> Aim of the exercise:
Whenever a line in the entries below contains "item", copy that line.

---------------

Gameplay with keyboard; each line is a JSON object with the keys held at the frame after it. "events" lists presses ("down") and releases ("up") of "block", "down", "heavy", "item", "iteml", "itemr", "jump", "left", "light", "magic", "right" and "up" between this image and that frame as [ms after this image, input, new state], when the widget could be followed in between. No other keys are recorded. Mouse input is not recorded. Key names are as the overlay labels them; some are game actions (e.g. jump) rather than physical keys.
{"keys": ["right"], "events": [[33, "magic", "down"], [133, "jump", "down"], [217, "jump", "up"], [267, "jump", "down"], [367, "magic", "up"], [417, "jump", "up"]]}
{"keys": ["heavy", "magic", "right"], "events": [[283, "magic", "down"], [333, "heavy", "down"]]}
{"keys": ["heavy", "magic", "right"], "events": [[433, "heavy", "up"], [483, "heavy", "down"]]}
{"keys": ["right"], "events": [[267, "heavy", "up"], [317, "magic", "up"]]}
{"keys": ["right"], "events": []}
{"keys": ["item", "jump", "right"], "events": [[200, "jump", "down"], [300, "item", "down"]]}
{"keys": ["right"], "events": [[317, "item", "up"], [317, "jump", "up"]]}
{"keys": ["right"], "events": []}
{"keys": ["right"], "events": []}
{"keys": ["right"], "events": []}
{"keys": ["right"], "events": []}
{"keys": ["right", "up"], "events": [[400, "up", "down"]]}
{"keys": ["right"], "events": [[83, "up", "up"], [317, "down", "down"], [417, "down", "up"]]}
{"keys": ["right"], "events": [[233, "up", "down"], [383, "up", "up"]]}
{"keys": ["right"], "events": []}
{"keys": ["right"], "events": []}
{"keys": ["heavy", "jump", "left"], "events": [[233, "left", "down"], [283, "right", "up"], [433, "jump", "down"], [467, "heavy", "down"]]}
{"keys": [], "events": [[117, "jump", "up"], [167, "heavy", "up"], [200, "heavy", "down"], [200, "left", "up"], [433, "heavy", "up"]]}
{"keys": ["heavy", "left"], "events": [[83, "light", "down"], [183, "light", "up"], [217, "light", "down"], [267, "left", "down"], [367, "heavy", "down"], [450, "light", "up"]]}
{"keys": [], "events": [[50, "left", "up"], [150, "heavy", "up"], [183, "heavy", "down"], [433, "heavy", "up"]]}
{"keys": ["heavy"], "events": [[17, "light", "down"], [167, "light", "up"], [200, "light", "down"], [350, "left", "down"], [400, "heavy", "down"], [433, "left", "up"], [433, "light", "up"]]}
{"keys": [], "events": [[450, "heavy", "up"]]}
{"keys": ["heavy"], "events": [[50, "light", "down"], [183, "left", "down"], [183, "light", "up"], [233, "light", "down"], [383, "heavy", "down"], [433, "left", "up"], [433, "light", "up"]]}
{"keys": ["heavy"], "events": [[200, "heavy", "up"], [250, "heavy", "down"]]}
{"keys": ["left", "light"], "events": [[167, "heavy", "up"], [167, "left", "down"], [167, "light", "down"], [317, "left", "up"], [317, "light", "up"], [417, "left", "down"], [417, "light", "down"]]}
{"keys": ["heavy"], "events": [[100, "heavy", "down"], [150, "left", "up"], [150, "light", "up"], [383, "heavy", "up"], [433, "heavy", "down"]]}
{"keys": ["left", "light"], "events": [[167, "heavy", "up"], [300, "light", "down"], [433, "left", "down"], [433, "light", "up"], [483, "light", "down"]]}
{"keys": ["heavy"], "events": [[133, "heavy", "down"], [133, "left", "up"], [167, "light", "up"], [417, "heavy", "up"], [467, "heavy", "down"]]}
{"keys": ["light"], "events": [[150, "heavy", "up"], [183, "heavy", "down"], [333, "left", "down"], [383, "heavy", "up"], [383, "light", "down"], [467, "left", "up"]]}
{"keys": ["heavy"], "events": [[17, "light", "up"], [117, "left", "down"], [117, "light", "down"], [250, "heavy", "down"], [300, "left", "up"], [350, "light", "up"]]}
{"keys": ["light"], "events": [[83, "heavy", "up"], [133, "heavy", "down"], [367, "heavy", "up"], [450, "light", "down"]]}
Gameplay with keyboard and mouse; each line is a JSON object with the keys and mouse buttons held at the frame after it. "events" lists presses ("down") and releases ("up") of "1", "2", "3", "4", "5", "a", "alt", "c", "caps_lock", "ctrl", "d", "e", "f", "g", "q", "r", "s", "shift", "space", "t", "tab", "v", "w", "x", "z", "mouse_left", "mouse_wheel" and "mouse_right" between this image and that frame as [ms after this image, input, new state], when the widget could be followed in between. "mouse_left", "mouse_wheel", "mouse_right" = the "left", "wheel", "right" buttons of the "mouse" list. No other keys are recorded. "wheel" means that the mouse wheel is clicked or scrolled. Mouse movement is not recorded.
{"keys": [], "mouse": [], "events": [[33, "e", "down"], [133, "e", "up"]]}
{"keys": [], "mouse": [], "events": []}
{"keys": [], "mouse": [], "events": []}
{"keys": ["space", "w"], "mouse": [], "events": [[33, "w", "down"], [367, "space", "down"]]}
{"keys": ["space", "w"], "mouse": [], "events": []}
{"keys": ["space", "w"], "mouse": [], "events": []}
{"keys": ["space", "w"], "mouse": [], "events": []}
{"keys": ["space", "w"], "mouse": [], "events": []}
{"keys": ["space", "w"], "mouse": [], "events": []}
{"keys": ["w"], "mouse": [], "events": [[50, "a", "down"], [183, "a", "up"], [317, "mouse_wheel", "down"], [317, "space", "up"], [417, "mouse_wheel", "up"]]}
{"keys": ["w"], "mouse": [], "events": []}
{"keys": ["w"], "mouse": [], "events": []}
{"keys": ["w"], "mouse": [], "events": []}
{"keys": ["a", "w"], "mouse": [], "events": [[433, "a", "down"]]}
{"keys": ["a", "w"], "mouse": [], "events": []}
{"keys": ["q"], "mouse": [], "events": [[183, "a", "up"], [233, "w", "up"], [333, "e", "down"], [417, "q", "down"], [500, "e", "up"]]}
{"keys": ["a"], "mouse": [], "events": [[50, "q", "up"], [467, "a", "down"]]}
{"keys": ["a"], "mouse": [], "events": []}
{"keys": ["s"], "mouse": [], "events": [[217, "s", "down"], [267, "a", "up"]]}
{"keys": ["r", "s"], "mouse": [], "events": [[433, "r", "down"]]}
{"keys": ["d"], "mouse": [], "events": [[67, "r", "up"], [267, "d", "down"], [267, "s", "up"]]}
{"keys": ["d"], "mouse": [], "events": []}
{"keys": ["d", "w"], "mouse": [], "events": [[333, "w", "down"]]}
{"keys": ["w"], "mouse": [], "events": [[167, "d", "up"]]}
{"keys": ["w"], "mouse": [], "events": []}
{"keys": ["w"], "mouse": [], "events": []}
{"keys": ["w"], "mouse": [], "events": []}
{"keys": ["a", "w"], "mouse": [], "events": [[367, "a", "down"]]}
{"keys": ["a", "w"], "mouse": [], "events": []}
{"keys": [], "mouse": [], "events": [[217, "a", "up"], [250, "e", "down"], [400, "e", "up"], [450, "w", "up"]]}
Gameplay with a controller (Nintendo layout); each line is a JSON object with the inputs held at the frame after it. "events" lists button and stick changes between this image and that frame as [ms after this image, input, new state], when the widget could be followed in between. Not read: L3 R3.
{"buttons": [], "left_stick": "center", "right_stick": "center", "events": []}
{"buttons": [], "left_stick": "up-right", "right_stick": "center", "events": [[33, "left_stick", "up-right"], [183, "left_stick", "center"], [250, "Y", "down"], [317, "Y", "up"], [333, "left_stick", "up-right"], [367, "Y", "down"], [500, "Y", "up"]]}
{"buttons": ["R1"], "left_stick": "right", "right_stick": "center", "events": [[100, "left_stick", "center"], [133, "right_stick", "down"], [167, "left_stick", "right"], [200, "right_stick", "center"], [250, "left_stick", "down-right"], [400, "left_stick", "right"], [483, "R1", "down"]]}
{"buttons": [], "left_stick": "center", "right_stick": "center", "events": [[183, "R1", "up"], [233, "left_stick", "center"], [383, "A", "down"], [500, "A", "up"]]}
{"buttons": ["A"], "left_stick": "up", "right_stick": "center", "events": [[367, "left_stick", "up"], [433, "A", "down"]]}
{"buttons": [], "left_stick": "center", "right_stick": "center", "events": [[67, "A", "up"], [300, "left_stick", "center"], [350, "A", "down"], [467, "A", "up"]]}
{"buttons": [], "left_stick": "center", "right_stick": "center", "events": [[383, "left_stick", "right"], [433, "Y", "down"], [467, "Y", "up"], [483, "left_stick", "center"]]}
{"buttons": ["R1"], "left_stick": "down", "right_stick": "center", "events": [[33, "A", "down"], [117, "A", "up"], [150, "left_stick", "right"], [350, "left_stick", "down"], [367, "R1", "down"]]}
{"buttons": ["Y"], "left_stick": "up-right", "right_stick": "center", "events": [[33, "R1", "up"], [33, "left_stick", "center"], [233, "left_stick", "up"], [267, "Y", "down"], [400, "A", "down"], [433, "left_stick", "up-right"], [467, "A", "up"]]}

---------------

> Exercise response:
Gameplay with keyboard; each line is a JSON object with the keys held at the frame after it. "events" lists presses ("down") and releases ("up") of "block", "down", "heavy", "item", "iteml", "itemr", "jump", "left", "light", "magic", "right" and "up" between this image and that frame as [ms after this image, input, new state], when the widget could be followed in between. No other keys are recorded. Mouse input is not recorded. Key names are as the overlay labels them; some are game actions (e.g. jump) rather than physical keys.
{"keys": ["item", "jump", "right"], "events": [[200, "jump", "down"], [300, "item", "down"]]}
{"keys": ["right"], "events": [[317, "item", "up"], [317, "jump", "up"]]}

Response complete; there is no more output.